CASA research launched at AGRF Deal Room

September 7, 2020

CASA will host its first Global Agribusiness Investor Summit at this year’s African Green Revolution Forum (AGRF) Virtual Summit which will take place on September 7, 2020, within the framework of AGRFs Deal Room. 

This year’s inaugural summit focuses on three of CASA’s ground-breaking research reports:

Effectiveness of agri-business incubation in emerging markets

Agri-business incubators play an important role in developing technology and value chains that let small agricultural businesses thrive in developing countries and emerging markets. However, scant evidence has been collected on the effectiveness of such interventions at generating additional investments in the sector. This paper remedies this. The research aims to: i) identify examples of incubators of small and medium enterprises (SME) that have successfully catalysed investment into the agricultural sector over the last 10 years; ii) identify and analyse types of agribusiness incubators; and iii) provide evidence on the results and impact of the different incubation models and, where applicable and information is available, on gendered impacts.

ICTs for improving investment readiness of small and medium agribusinesses

This study analyses the factors behind successful deployment of mobile technologies to improve agribusiness productivity and investment readiness. It aims to analyse agricultural value-added services (agri-VAS) that have SME agribusinesses as their main clients, as they are more likely to positively impact the investment readiness of SME agribusinesses than agri-VAS with smallholder farmers as their only clients, which are also the most evaluated type of agri-VAS.
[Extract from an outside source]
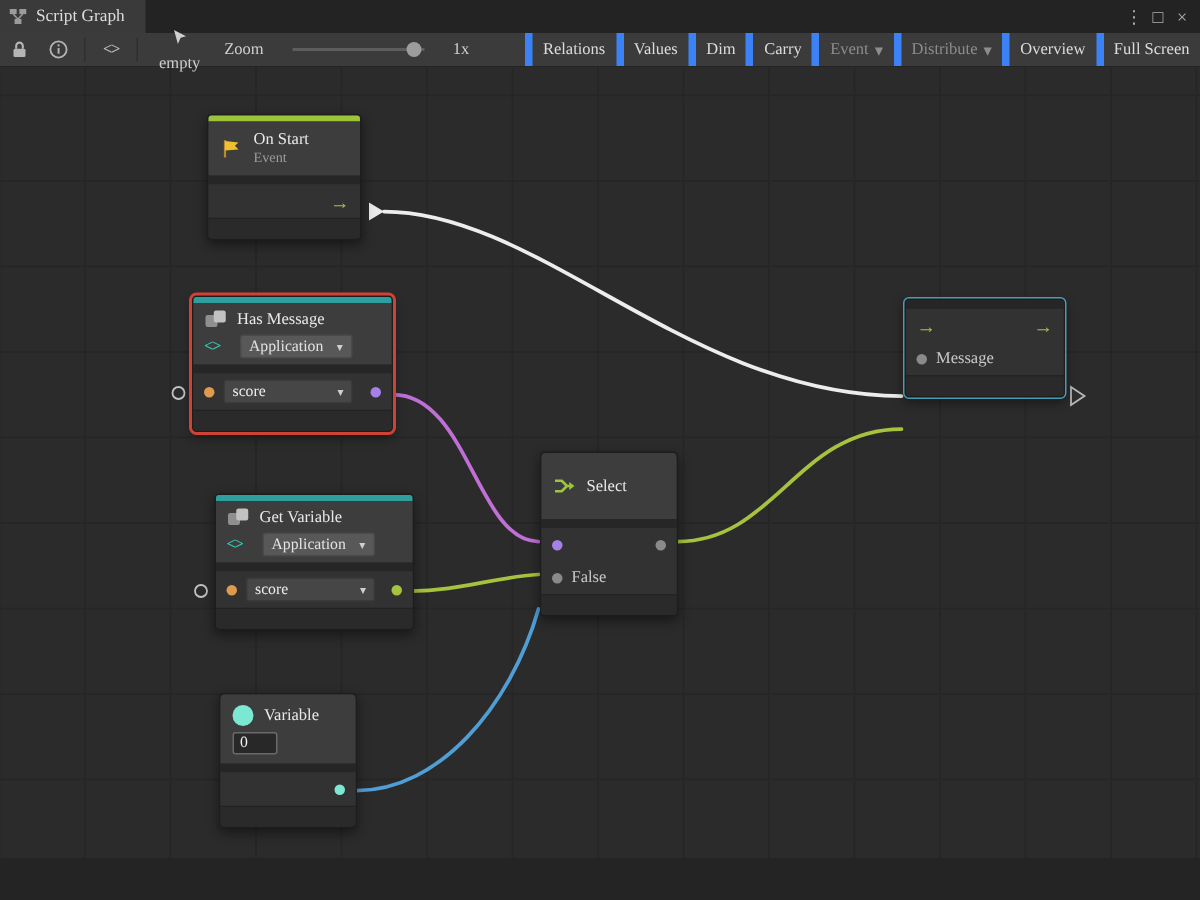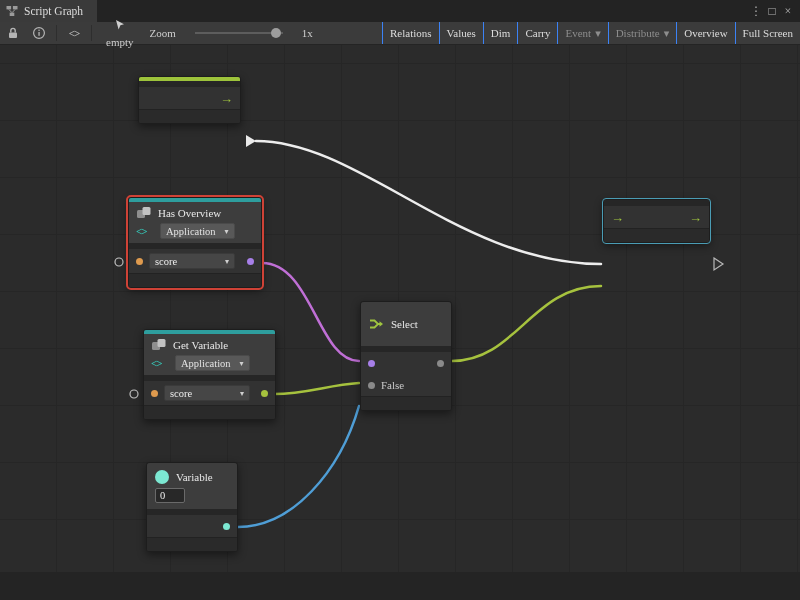"Relations" .tb { border-left: 1px solid #3b82f6 -> 5px solid #3b82f6 }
Bridging demand and supply of private investment capital for small and medium agribusinesses 

This study is motivated by an apparent contradiction: suppliers of capital report a lack of investible opportunities in Africa, while demanders of capital cannot find willing partners to provide capital to them.  In spite of significant amounts of private capital being available for investment worldwide, institutional and impact investors have found it difficult to mobilise large amounts of private investment for agribusiness opportunities in Africa. This study identifies strategies for development and impact-investment actors to bridge the gap between the risk-reward demands (or adjusted risk-returns) of investment capital and the available supply of agri-businesses for investment. The study assesses whether what is needed is different forms of capital; greater work to provide the pre-conditions for private investment in agri-food systems; or both of these.The resulting analysis addresses the needs and interests of both investors and investment-support stakeholders.